My teacher, Mike Johnson, was quite an individual. He had a great studio at the time and somehow inspired us to play great. I cannot say exactly HOW he inspired us, because you would have been hard pressed to find any “teaching philosophy” or fundamental approach that he advocated. I’m not sure he even recruited students. They just came, and he taught. He was a smart, well-read man with a sarcastic sense of humor. His approach to life was skepticism and will power, and I think that appealed to me when I was that age.
The serious players at the University of Alabama would gather at the top floor of the Capstone building around 9 or 10 every night. One of us would take Mike’s studio (everyone had keys).
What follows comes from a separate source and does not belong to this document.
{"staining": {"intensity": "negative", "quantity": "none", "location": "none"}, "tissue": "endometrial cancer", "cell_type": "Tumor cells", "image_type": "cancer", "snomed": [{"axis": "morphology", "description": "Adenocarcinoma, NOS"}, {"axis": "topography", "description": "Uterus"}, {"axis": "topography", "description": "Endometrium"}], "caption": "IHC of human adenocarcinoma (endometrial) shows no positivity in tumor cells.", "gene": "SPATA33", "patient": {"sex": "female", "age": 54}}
One would set up just down the hall. Another in the stairwell. And a fourth down by the old band room. And we would shed until midnight or longer–each of us in earshot of the other. Each of us challenging the other to play better. There were a lot of Haydns, Hindemiths and Brandenburgs.
I have always had an interest in dusty old things, and I remember that Mike had a Meinl and Lauber baroque trumpet hanging on the wall. He showed me a letter from Ed Tarr. Mike was going to take lessons from Ed earlier in his career, but things didn’t work out. All that was left was that baroque trumpet. I was thrilled that he let me borrow that baroque trumpet in my senior year for an independent study project. I was an funny-looking student, walking around the campus with a baroque trumpet in my hand. The teacher for that independent study was Charles Brewer, and he had microfilm photos of music scores from the palace at Kroměříž (located now in the Czech Republic). I had to transcribe one of the scores by hand into a modern score with parts.

A Meinl and Lauber baroque trumpet. This trumpet was very popular in the 1970s for trumpeters who wanted to be like Ed Tarr.
I do remember having great doubts about my career choice around my junior year. I didn’t really want to be poor or a burden on my parents, so I began to think of the military. I talked to the Navy Recruiter at the student union building about the Nuclear Engineering program. To get a Nuke scholarship (free tuition plus about $1000 a month) all I had to do was take two Calculus-based Physics courses before my senior year. I sailed through the first one but got bogged down in the second course, which was focused on electricity. I wasn’t playing much trumpet. I was in a funk.
I clearly remember my dad having a conversation with me. He not only felt like the Nuclear program was a little dangerous for me, but he also felt like I was selling out. He knew that I loved the trumpet and that my identity was connected to music. Shortly after that conversation, I played a wedding gig, which revived my passion for the trumpet. I withdrew from the second Physics course, and I told the recruiter that I wasn’t going to be a sailor (little did I know that I would actually join the Navy as a trumpeter 13 years later!).
We all have life decisions that can shift our direction dramatically. There is no scientifically-correct answer. My advice is to listen to your heart. Have conversations with trusted friends and family members.